Resolving the obesity paradox

A new study in The BMJ1 has taken a big step toward resolving the so-called ‘obesity paradox’.

The paradox is not that some people can be overweight and still be metabolically healthy (as I’ve written before, that is not surprising); the paradox is that when considering the risk of death over some fixed period of time (for example, 5 years) for all people, the risk is lower for overweight people than for lean people2.

That is surprising – after all, excess body fat clearly increases the risk of developing many diseases that should increase the risk of death (diabetes, cardiovascular disease, hypertension, cancer, etc.).

So what’s going on? Does excess body fat somehow increase the risk of developing many diseases while simultaneously providing protection against dying from them?

Obviously not. The results of the new study clearly demonstrate that the apparent paradox is simply the result of confounding factors that were not controlled for in previous studies.
Performing well-controlled experiments to test hypotheses about human health is extremely difficult because it’s impossible to even observe, let alone control, people’s behavior for any extended period of time. As a result, it’s never really clear whether a relationship between two experimental variables is directly causal or is, in fact, due to some other variable that is either unobserved or not correctly accounted for.

The previous studies that reported the apparent protective effect of excess body fat had some pretty obvious potential confounds. For starters, they didn’t account for smoking. Smokers are, of course, more likely to die than non-smokers, and they are also more likely to be lean. So the increased risk of death for lean people in those studies may have had nothing to do with their leanness per se, but may have simply reflected the fact that they were more likely to smoke.

The previous studies also failed to account for illness. It’s well known that many illnesses are accompanied by weight loss, so some fraction of the lean people in previous studies may have actually been lean because they were dying, rather than dying because they were lean.

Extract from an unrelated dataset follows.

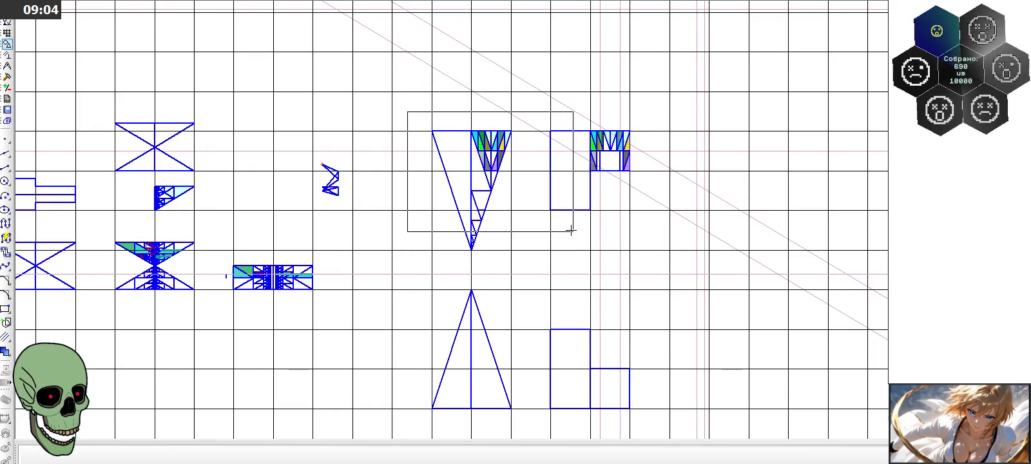
left_click(424, 117)
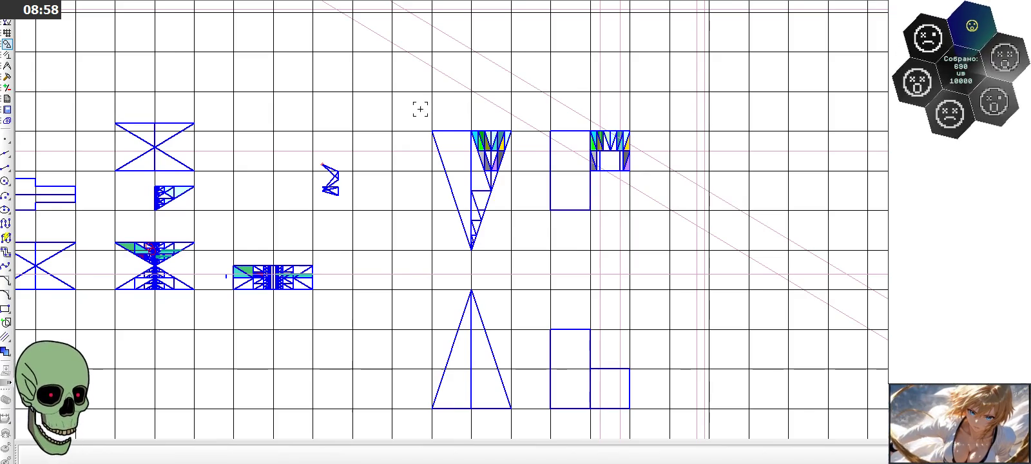
left_click_drag(488, 176, 644, 271)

The researchers who conducted the new study started by reproducing the results of the previous studies. When they looked at the risk of death for all people over a period of 5-10 years after the start of the study, they found the same protective effect of excess body fat as in previous studies; as shown by the red line in the graph below, the risk of death was lowest for people in the overweight range.


But when they considered only non-smokers that were healthy at the start of the study (i.e. they did not have any known diseases) and looked at their risk of death over a much longer period (20-25 years), they found something very different. In fact, as shown in the blue line in graph above, the protective effect of excess body fat went away completely. There was still an increased risk of death for people that were extremely underweight, but the risk was lowest for people on the low end of the normal range.

So, in the end, the paradox was really nothing more than a distraction resulting from poor experimental design. Let’s hope we can all remember this lesson the next time we’re trying to resolve a ‘paradox’.
(1) Aune D, Sen A, Prasad M, Norat T, Janszky I, Tonstad S, Romundstad P, Vatten LJ. BMI and all cause mortality: systematic review and non-linear dose-response meta-analysis of 230 cohort studies with 3.74 million deaths among 30.3 million participants. BMJ. 2016.

(2) Lavie CJ, De Schutter A, Milani RV. Healthy obese versus unhealthy lean: the obesity paradox. Nat Rev Endocrinol. 2015.